I was a “grate” man. My bottom was on a grate living outside. It was bitter cold. I had no gloves, and my blanket was wet from the steam and the rain. I was drunk and angry. A shelter had put me out for fighting a staff member-who started the fight in the first place. A lady saw me on the grate and gave me a bag lunch with a little book in it that touched me. It was about a boy who died alone in an alley with no one who cared about him. Well, I could empathize. I started to cry. I couldn’t stop no matter how I tried. I drank some beer; I smoked some crack.
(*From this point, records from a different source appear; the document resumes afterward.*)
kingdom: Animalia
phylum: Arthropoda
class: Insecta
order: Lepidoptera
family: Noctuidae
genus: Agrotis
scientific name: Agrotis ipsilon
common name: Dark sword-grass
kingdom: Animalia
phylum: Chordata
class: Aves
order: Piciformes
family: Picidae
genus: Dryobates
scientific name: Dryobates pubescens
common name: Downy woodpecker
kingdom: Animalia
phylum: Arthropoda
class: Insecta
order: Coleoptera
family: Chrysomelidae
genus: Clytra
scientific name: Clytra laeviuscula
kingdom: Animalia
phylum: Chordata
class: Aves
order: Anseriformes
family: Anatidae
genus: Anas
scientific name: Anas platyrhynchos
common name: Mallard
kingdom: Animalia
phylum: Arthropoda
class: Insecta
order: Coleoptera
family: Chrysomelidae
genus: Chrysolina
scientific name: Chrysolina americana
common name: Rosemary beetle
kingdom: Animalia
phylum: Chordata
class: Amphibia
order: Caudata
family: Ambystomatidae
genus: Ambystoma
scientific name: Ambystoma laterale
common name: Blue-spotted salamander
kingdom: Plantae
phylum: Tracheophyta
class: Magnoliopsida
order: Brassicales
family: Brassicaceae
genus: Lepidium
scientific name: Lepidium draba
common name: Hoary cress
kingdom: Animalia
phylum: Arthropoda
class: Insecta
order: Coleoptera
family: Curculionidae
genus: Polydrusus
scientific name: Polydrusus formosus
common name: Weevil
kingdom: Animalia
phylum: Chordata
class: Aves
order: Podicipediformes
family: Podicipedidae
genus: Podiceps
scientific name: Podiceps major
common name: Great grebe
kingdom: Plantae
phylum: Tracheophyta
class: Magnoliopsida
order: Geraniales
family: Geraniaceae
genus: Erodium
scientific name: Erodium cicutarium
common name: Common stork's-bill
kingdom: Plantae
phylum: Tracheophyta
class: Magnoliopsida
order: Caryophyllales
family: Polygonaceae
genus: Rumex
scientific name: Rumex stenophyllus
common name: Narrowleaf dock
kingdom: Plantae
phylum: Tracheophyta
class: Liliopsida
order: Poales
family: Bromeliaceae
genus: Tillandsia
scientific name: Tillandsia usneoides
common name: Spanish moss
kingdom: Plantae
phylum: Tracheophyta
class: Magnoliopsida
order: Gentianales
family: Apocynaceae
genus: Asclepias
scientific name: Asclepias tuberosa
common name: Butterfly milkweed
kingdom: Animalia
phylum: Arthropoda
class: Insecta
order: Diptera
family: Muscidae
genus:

I took a walk with no intention-just a walk.
I looked up and realized I was at 14th and R St., NW. It was Central Union Mission-you know the shelter with the sign on the roof that says “Come Unto Me.” I entered the building to get a bed and met some guys just like me. There were some others who could relate to my story, but they had something different about them. They were the STP men.
I was an alcoholic. I was a drug addict. I was a bad parent, a thief and a liar, a lost sinner who needed a Savior. Thank God for Jesus. I am clean now and sober, but more importantly, I am saved, and I am part of the body of Jesus Christ committed to doing whatever it takes. I repented, and because I am a disciple of Jesus Christ, I have the Holy Spirit’s power. I will persevere because my past is redeemed, my present makes sense and my future is secure. I will tell everyone the Good News of Jesus Christ, that He works through people like you and me. God bless you!